• **WHAT IS NEEDED**
For each record, copy the text exactly and omit any picture it holds.

• **MATERIAL PROVIDED**
■ ■ ■

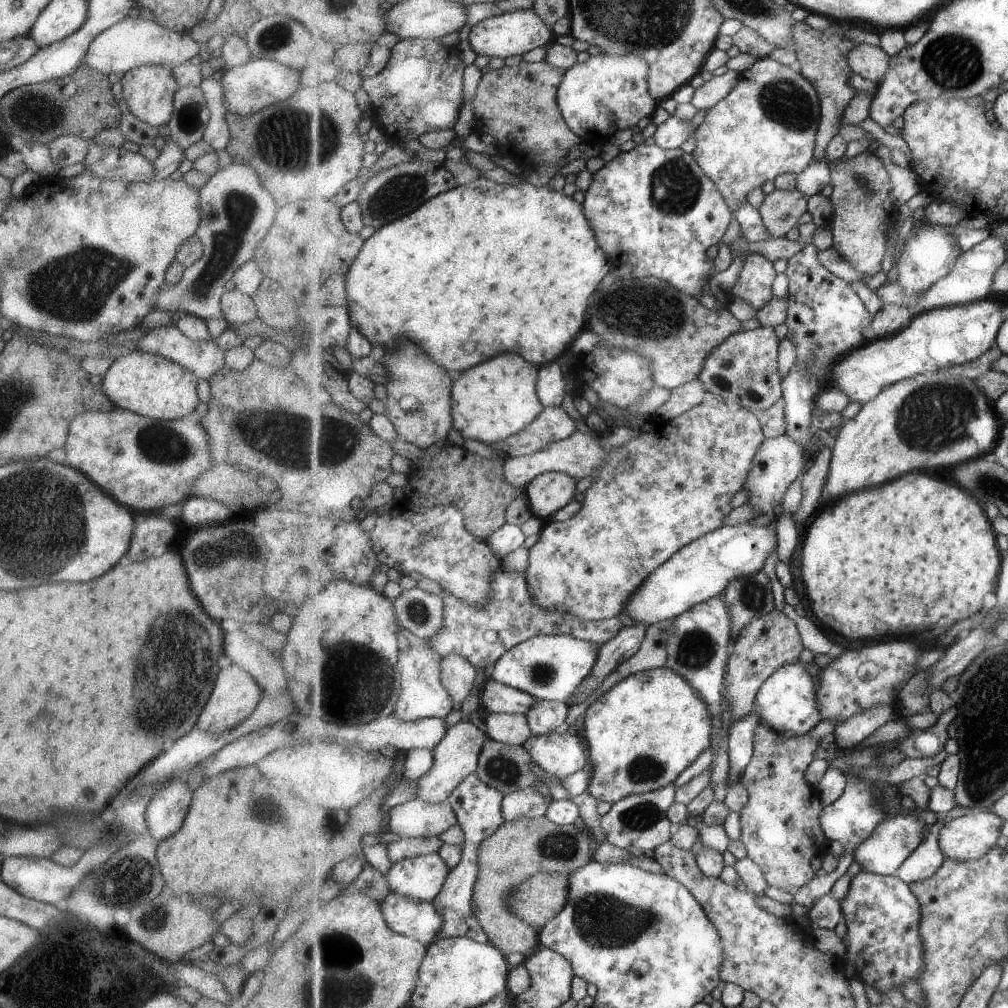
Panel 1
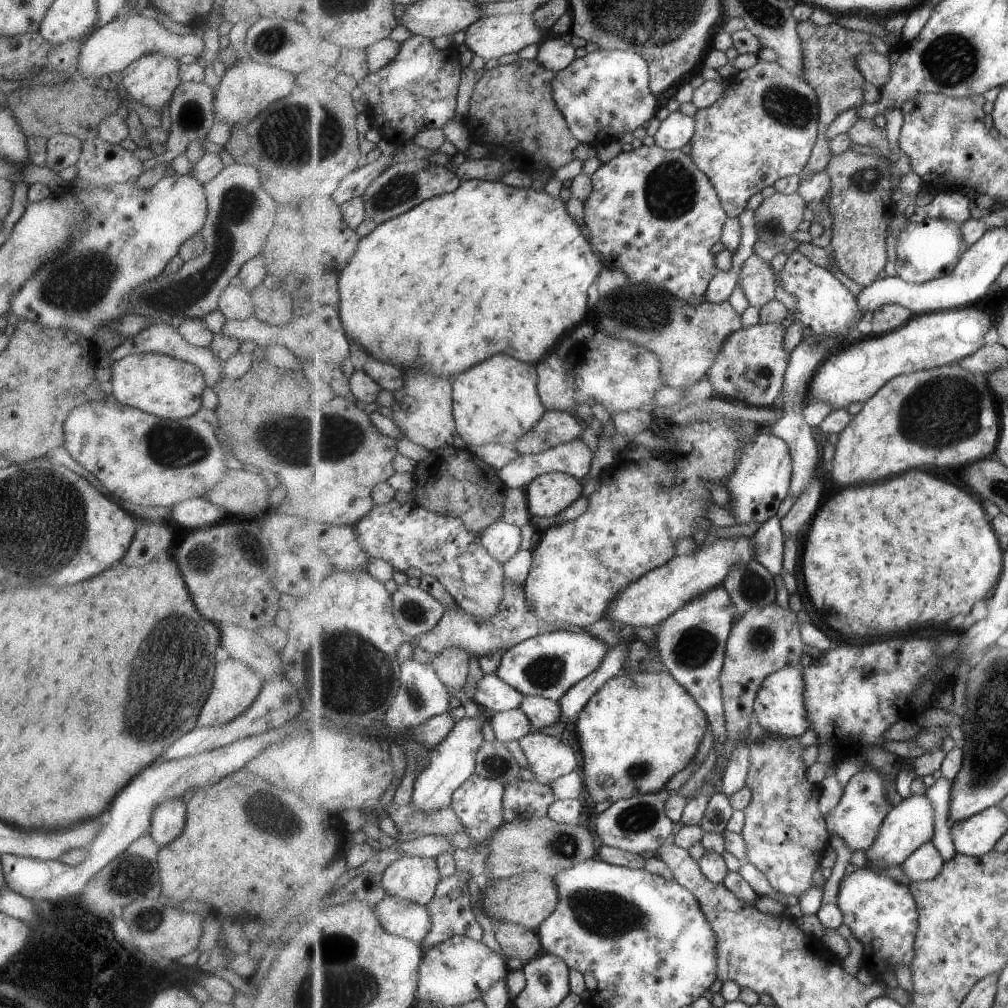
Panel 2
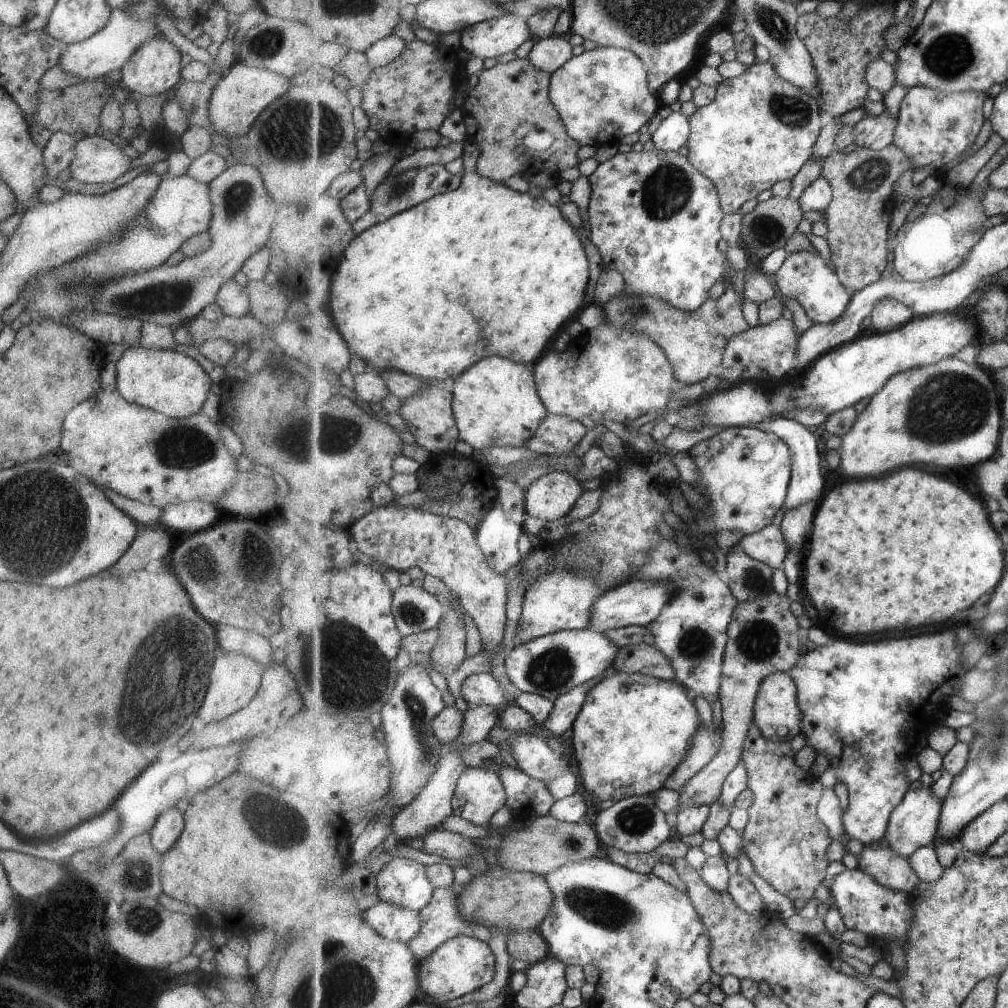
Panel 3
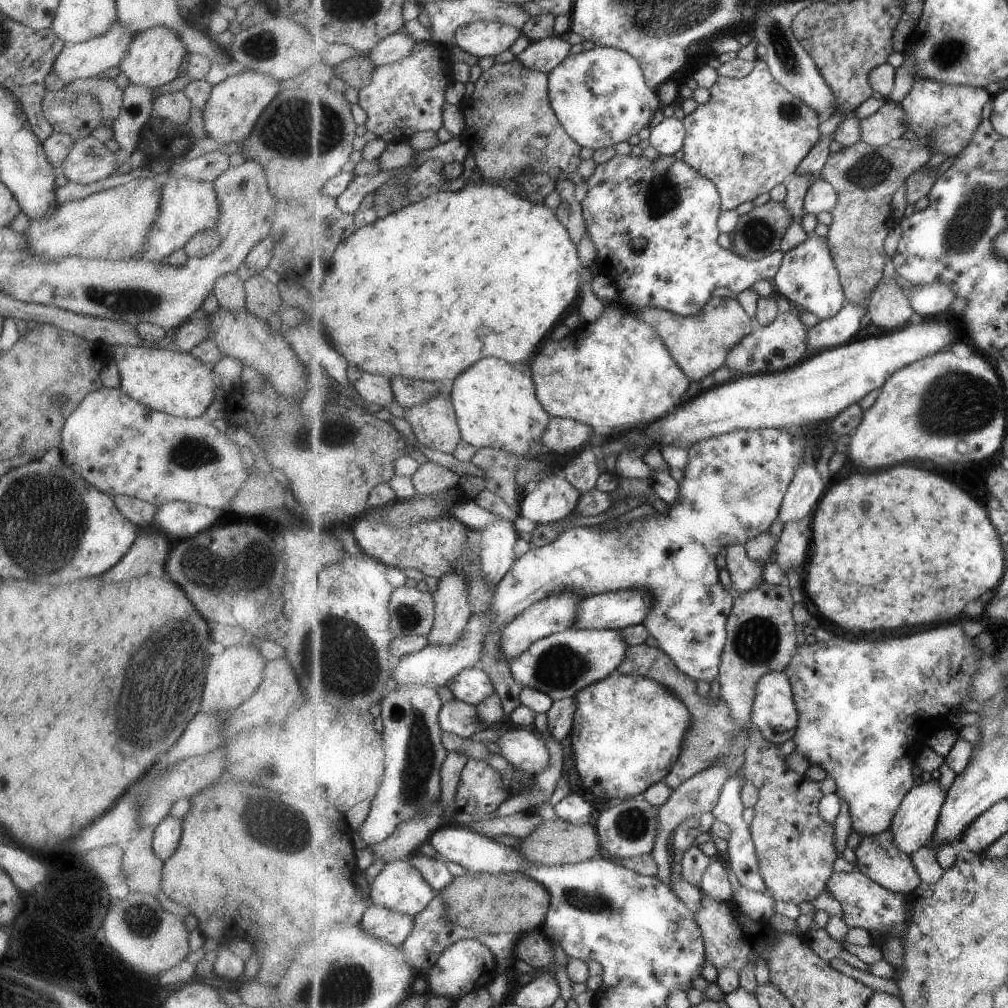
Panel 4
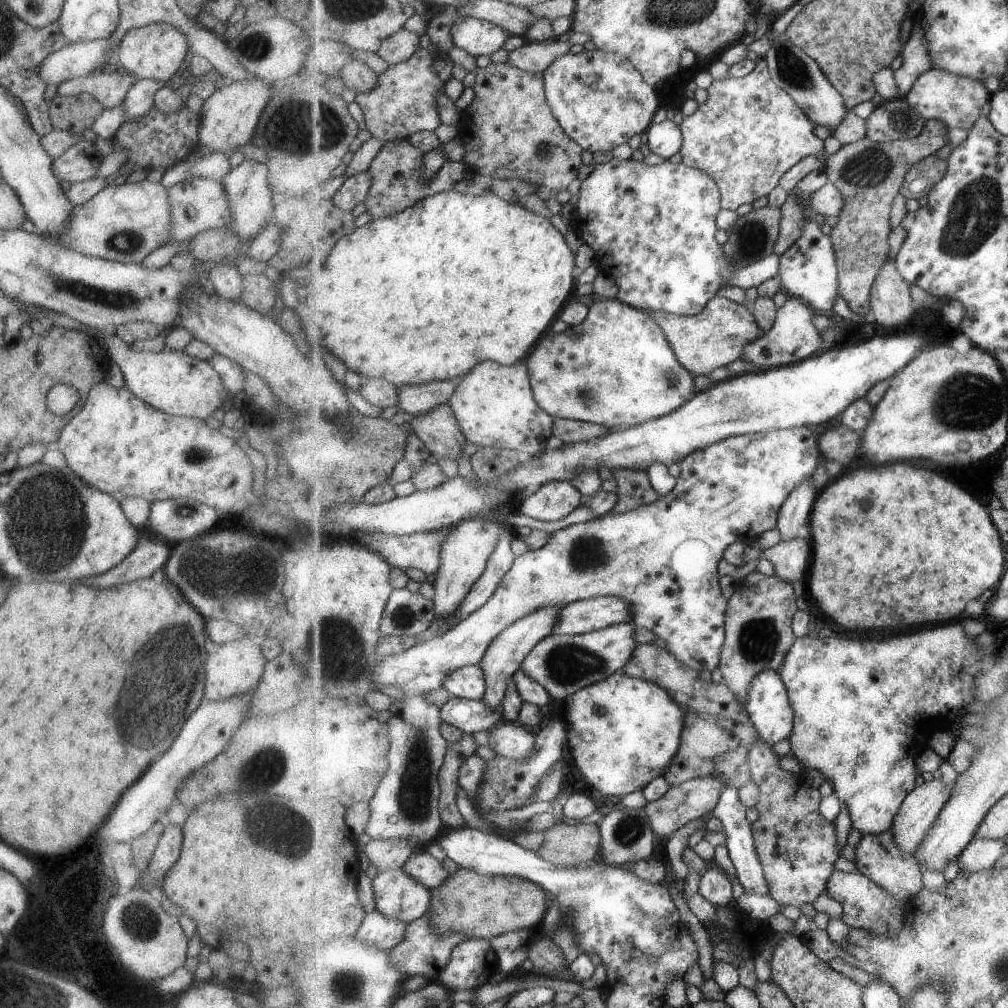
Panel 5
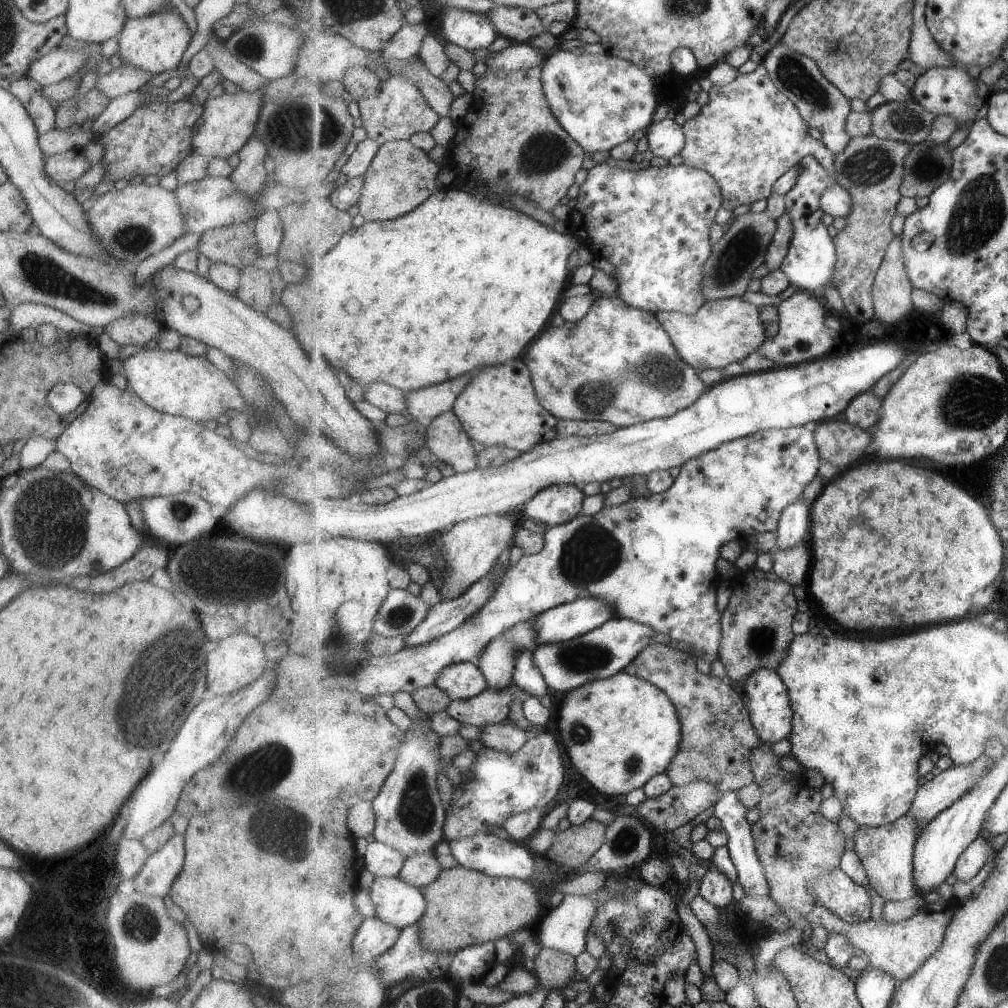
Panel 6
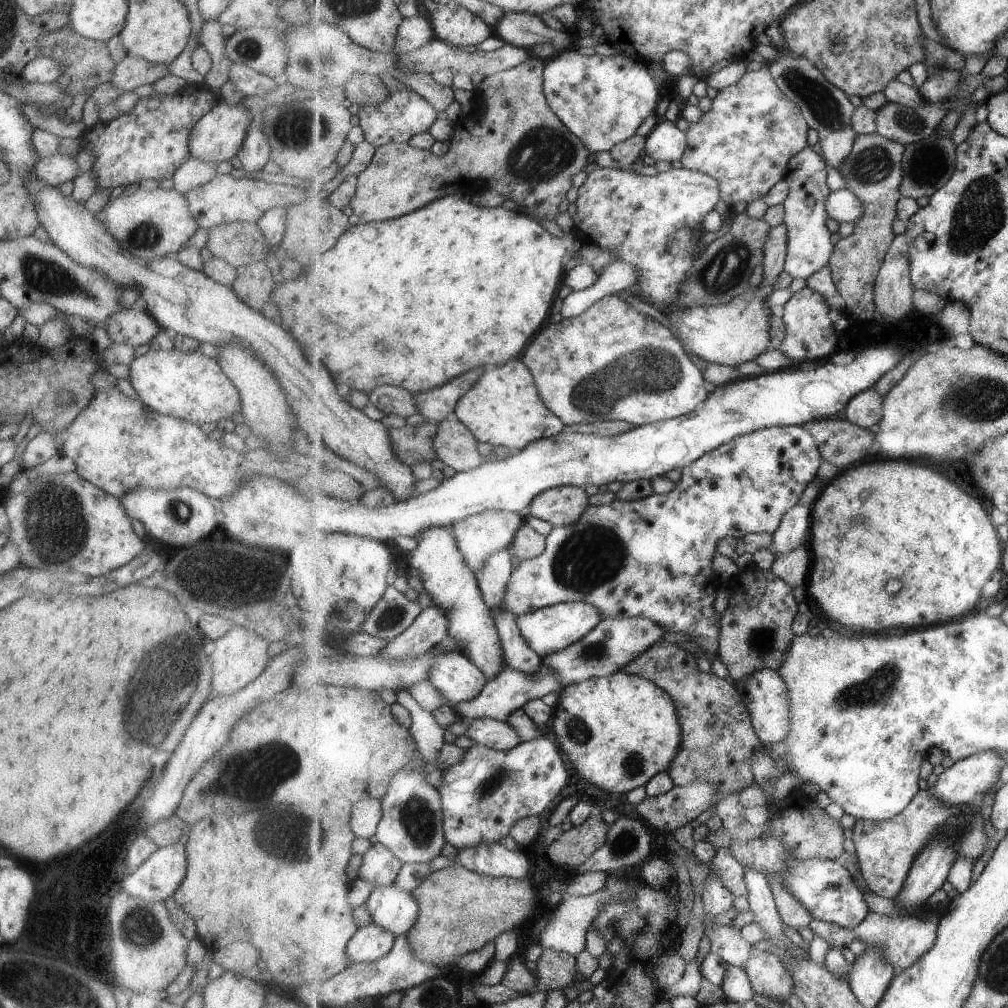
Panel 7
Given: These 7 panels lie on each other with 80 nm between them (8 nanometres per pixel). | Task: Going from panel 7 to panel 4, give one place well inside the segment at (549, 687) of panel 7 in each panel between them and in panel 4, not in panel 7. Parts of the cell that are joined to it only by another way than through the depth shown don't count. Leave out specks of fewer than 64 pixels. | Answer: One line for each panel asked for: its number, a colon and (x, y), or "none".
4: (457, 717)
5: (470, 716)
6: (493, 705)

■ ■ ■

• **EXERCISE RESULT**
Panel 1
Panel 2
Panel 3
Panel 4
Panel 5
Panel 6
Panel 7
Given: These 7 panels lie on each other with 80 nm between them (8 nanometres per pixel). | Task: Going from panel 7 to panel 4, give one place well inside the segment at (549, 687) of panel 7 in each panel between them and in panel 4, not in panel 7. Parts of the cell that are joined to it only by another way than through the depth shown don't count. Leave out specks of fewer than 64 pixels. | Answer: One line for each panel asked for: its number, a colon and (x, y), or "none".
4: (457, 717)
5: (470, 716)
6: (493, 705)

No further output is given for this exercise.